Stored data entries
□ □ □ □ □

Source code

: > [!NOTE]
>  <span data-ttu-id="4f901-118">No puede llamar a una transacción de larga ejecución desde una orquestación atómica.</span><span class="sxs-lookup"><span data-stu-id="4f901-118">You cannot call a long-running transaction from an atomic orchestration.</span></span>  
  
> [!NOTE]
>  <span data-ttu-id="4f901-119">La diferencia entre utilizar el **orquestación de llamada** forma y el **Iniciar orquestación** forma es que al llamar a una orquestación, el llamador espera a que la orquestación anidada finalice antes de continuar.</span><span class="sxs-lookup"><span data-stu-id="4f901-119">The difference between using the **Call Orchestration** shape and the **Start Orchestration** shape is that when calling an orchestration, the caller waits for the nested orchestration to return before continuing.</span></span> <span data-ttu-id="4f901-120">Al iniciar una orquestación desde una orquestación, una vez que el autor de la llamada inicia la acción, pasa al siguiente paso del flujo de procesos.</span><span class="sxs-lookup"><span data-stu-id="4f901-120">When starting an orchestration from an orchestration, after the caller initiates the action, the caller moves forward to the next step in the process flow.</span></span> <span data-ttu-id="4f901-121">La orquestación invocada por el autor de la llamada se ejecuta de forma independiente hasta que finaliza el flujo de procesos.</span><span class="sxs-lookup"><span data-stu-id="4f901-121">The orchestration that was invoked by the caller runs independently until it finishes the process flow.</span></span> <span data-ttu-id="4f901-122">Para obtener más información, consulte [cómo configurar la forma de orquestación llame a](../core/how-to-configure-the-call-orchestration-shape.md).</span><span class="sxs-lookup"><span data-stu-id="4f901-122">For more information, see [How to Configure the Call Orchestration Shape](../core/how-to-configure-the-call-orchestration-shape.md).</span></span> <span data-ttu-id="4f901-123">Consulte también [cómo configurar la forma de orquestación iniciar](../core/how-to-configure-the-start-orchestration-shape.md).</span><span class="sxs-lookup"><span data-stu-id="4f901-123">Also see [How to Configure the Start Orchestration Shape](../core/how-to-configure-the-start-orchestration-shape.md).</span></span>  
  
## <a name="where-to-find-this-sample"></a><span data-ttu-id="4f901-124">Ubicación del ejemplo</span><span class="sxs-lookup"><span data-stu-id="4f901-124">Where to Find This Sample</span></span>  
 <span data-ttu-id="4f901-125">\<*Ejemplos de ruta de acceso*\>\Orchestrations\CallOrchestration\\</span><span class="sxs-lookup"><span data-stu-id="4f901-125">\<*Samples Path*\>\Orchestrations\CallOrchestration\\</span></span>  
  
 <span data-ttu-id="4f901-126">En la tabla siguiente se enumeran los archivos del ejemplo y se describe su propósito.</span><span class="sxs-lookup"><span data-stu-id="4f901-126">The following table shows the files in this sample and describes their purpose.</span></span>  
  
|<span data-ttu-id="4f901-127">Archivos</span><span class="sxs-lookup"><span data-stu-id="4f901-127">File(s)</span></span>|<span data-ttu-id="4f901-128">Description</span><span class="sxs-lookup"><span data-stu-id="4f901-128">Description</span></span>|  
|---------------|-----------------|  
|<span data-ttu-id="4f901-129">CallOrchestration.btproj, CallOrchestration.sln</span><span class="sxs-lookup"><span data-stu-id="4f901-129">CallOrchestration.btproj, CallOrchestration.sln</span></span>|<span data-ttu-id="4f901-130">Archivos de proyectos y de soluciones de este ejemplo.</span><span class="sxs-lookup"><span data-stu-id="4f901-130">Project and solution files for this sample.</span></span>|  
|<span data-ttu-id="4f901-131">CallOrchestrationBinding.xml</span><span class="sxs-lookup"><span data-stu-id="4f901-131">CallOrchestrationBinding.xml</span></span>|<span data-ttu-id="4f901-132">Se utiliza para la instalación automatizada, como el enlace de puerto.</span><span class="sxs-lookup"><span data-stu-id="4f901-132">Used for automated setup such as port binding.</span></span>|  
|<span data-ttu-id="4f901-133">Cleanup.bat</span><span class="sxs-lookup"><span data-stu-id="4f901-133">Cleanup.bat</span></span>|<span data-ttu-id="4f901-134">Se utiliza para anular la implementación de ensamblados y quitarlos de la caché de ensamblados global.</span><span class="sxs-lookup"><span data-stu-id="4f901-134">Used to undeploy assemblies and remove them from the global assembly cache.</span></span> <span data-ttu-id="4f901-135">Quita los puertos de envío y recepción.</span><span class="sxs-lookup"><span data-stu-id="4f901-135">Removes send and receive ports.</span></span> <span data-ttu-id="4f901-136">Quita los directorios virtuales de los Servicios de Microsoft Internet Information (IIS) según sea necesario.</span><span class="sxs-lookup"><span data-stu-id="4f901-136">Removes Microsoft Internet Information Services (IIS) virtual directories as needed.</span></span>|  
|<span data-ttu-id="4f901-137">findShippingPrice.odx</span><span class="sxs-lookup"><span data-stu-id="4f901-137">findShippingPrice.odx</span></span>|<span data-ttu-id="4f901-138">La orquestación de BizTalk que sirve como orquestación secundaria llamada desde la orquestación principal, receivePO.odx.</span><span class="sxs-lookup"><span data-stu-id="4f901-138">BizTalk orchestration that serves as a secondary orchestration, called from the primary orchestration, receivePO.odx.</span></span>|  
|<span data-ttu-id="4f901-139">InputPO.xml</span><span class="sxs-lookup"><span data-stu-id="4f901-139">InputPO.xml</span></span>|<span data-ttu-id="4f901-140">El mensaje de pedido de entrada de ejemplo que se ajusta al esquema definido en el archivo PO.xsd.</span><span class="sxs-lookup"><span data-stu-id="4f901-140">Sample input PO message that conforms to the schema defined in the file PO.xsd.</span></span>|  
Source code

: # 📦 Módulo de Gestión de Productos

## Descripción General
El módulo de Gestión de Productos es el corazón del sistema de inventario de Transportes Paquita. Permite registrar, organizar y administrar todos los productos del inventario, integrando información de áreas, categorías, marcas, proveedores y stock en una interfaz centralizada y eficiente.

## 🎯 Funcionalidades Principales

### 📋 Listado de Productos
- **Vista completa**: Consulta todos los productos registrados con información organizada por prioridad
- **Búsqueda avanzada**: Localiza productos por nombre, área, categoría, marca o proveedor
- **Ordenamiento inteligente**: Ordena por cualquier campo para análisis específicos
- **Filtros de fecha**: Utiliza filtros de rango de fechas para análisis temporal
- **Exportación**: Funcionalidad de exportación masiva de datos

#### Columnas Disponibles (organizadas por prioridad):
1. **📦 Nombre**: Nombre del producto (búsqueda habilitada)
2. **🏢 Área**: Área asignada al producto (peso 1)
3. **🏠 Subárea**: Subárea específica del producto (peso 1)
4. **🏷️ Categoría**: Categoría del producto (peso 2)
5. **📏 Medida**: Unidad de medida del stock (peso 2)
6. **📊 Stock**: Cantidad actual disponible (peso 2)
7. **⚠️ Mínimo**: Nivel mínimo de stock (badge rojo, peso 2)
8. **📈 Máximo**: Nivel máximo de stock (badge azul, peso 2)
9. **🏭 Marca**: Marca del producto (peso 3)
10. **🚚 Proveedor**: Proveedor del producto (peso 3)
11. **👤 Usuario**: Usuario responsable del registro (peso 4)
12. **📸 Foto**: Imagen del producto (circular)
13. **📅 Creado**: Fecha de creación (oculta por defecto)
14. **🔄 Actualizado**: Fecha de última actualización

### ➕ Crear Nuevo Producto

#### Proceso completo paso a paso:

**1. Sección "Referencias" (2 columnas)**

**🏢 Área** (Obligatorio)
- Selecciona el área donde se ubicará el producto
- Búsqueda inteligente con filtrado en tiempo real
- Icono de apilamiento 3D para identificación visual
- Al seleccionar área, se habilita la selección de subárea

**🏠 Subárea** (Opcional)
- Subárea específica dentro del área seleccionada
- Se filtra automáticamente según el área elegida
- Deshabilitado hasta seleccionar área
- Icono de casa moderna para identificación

□ □ □ □ □

Work request
Could you copy every record above exactly as it stands?

Task answer
Source code

: > [!NOTE]
>  <span data-ttu-id="4f901-118">No puede llamar a una transacción de larga ejecución desde una orquestación atómica.</span><span class="sxs-lookup"><span data-stu-id="4f901-118">You cannot call a long-running transaction from an atomic orchestration.</span></span>  
  
> [!NOTE]
>  <span data-ttu-id="4f901-119">La diferencia entre utilizar el **orquestación de llamada** forma y el **Iniciar orquestación** forma es que al llamar a una orquestación, el llamador espera a que la orquestación anidada finalice antes de continuar.</span><span class="sxs-lookup"><span data-stu-id="4f901-119">The difference between using the **Call Orchestration** shape and the **Start Orchestration** shape is that when calling an orchestration, the caller waits for the nested orchestration to return before continuing.</span></span> <span data-ttu-id="4f901-120">Al iniciar una orquestación desde una orquestación, una vez que el autor de la llamada inicia la acción, pasa al siguiente paso del flujo de procesos.</span><span class="sxs-lookup"><span data-stu-id="4f901-120">When starting an orchestration from an orchestration, after the caller initiates the action, the caller moves forward to the next step in the process flow.</span></span> <span data-ttu-id="4f901-121">La orquestación invocada por el autor de la llamada se ejecuta de forma independiente hasta que finaliza el flujo de procesos.</span><span class="sxs-lookup"><span data-stu-id="4f901-121">The orchestration that was invoked by the caller runs independently until it finishes the process flow.</span></span> <span data-ttu-id="4f901-122">Para obtener más información, consulte [cómo configurar la forma de orquestación llame a](../core/how-to-configure-the-call-orchestration-shape.md).</span><span class="sxs-lookup"><span data-stu-id="4f901-122">For more information, see [How to Configure the Call Orchestration Shape](../core/how-to-configure-the-call-orchestration-shape.md).</span></span> <span data-ttu-id="4f901-123">Consulte también [cómo configurar la forma de orquestación iniciar](../core/how-to-configure-the-start-orchestration-shape.md).</span><span class="sxs-lookup"><span data-stu-id="4f901-123">Also see [How to Configure the Start Orchestration Shape](../core/how-to-configure-the-start-orchestration-shape.md).</span></span>  
  
## <a name="where-to-find-this-sample"></a><span data-ttu-id="4f901-124">Ubicación del ejemplo</span><span class="sxs-lookup"><span data-stu-id="4f901-124">Where to Find This Sample</span></span>  
 <span data-ttu-id="4f901-125">\<*Ejemplos de ruta de acceso*\>\Orchestrations\CallOrchestration\\</span><span class="sxs-lookup"><span data-stu-id="4f901-125">\<*Samples Path*\>\Orchestrations\CallOrchestration\\</span></span>  
  
 <span data-ttu-id="4f901-126">En la tabla siguiente se enumeran los archivos del ejemplo y se describe su propósito.</span><span class="sxs-lookup"><span data-stu-id="4f901-126">The following table shows the files in this sample and describes their purpose.</span></span>  
  
|<span data-ttu-id="4f901-127">Archivos</span><span class="sxs-lookup"><span data-stu-id="4f901-127">File(s)</span></span>|<span data-ttu-id="4f901-128">Description</span><span class="sxs-lookup"><span data-stu-id="4f901-128">Description</span></span>|  
|---------------|-----------------|  
|<span data-ttu-id="4f901-129">CallOrchestration.btproj, CallOrchestration.sln</span><span class="sxs-lookup"><span data-stu-id="4f901-129">CallOrchestration.btproj, CallOrchestration.sln</span></span>|<span data-ttu-id="4f901-130">Archivos de proyectos y de soluciones de este ejemplo.</span><span class="sxs-lookup"><span data-stu-id="4f901-130">Project and solution files for this sample.</span></span>|  
|<span data-ttu-id="4f901-131">CallOrchestrationBinding.xml</span><span class="sxs-lookup"><span data-stu-id="4f901-131">CallOrchestrationBinding.xml</span></span>|<span data-ttu-id="4f901-132">Se utiliza para la instalación automatizada, como el enlace de puerto.</span><span class="sxs-lookup"><span data-stu-id="4f901-132">Used for automated setup such as port binding.</span></span>|  
|<span data-ttu-id="4f901-133">Cleanup.bat</span><span class="sxs-lookup"><span data-stu-id="4f901-133">Cleanup.bat</span></span>|<span data-ttu-id="4f901-134">Se utiliza para anular la implementación de ensamblados y quitarlos de la caché de ensamblados global.</span><span class="sxs-lookup"><span data-stu-id="4f901-134">Used to undeploy assemblies and remove them from the global assembly cache.</span></span> <span data-ttu-id="4f901-135">Quita los puertos de envío y recepción.</span><span class="sxs-lookup"><span data-stu-id="4f901-135">Removes send and receive ports.</span></span> <span data-ttu-id="4f901-136">Quita los directorios virtuales de los Servicios de Microsoft Internet Information (IIS) según sea necesario.</span><span class="sxs-lookup"><span data-stu-id="4f901-136">Removes Microsoft Internet Information Services (IIS) virtual directories as needed.</span></span>|  
|<span data-ttu-id="4f901-137">findShippingPrice.odx</span><span class="sxs-lookup"><span data-stu-id="4f901-137">findShippingPrice.odx</span></span>|<span data-ttu-id="4f901-138">La orquestación de BizTalk que sirve como orquestación secundaria llamada desde la orquestación principal, receivePO.odx.</span><span class="sxs-lookup"><span data-stu-id="4f901-138">BizTalk orchestration that serves as a secondary orchestration, called from the primary orchestration, receivePO.odx.</span></span>|  
|<span data-ttu-id="4f901-139">InputPO.xml</span><span class="sxs-lookup"><span data-stu-id="4f901-139">InputPO.xml</span></span>|<span data-ttu-id="4f901-140">El mensaje de pedido de entrada de ejemplo que se ajusta al esquema definido en el archivo PO.xsd.</span><span class="sxs-lookup"><span data-stu-id="4f901-140">Sample input PO message that conforms to the schema defined in the file PO.xsd.</span></span>|  
Source code

: # 📦 Módulo de Gestión de Productos

## Descripción General
El módulo de Gestión de Productos es el corazón del sistema de inventario de Transportes Paquita. Permite registrar, organizar y administrar todos los productos del inventario, integrando información de áreas, categorías, marcas, proveedores y stock en una interfaz centralizada y eficiente.

## 🎯 Funcionalidades Principales

### 📋 Listado de Productos
- **Vista completa**: Consulta todos los productos registrados con información organizada por prioridad
- **Búsqueda avanzada**: Localiza productos por nombre, área, categoría, marca o proveedor
- **Ordenamiento inteligente**: Ordena por cualquier campo para análisis específicos
- **Filtros de fecha**: Utiliza filtros de rango de fechas para análisis temporal
- **Exportación**: Funcionalidad de exportación masiva de datos

#### Columnas Disponibles (organizadas por prioridad):
1. **📦 Nombre**: Nombre del producto (búsqueda habilitada)
2. **🏢 Área**: Área asignada al producto (peso 1)
3. **🏠 Subárea**: Subárea específica del producto (peso 1)
4. **🏷️ Categoría**: Categoría del producto (peso 2)
5. **📏 Medida**: Unidad de medida del stock (peso 2)
6. **📊 Stock**: Cantidad actual disponible (peso 2)
7. **⚠️ Mínimo**: Nivel mínimo de stock (badge rojo, peso 2)
8. **📈 Máximo**: Nivel máximo de stock (badge azul, peso 2)
9. **🏭 Marca**: Marca del producto (peso 3)
10. **🚚 Proveedor**: Proveedor del producto (peso 3)
11. **👤 Usuario**: Usuario responsable del registro (peso 4)
12. **📸 Foto**: Imagen del producto (circular)
13. **📅 Creado**: Fecha de creación (oculta por defecto)
14. **🔄 Actualizado**: Fecha de última actualización

### ➕ Crear Nuevo Producto

#### Proceso completo paso a paso:

**1. Sección "Referencias" (2 columnas)**

**🏢 Área** (Obligatorio)
- Selecciona el área donde se ubicará el producto
- Búsqueda inteligente con filtrado en tiempo real
- Icono de apilamiento 3D para identificación visual
- Al seleccionar área, se habilita la selección de subárea

**🏠 Subárea** (Opcional)
- Subárea específica dentro del área seleccionada
- Se filtra automáticamente según el área elegida
- Deshabilitado hasta seleccionar área
- Icono de casa moderna para identificación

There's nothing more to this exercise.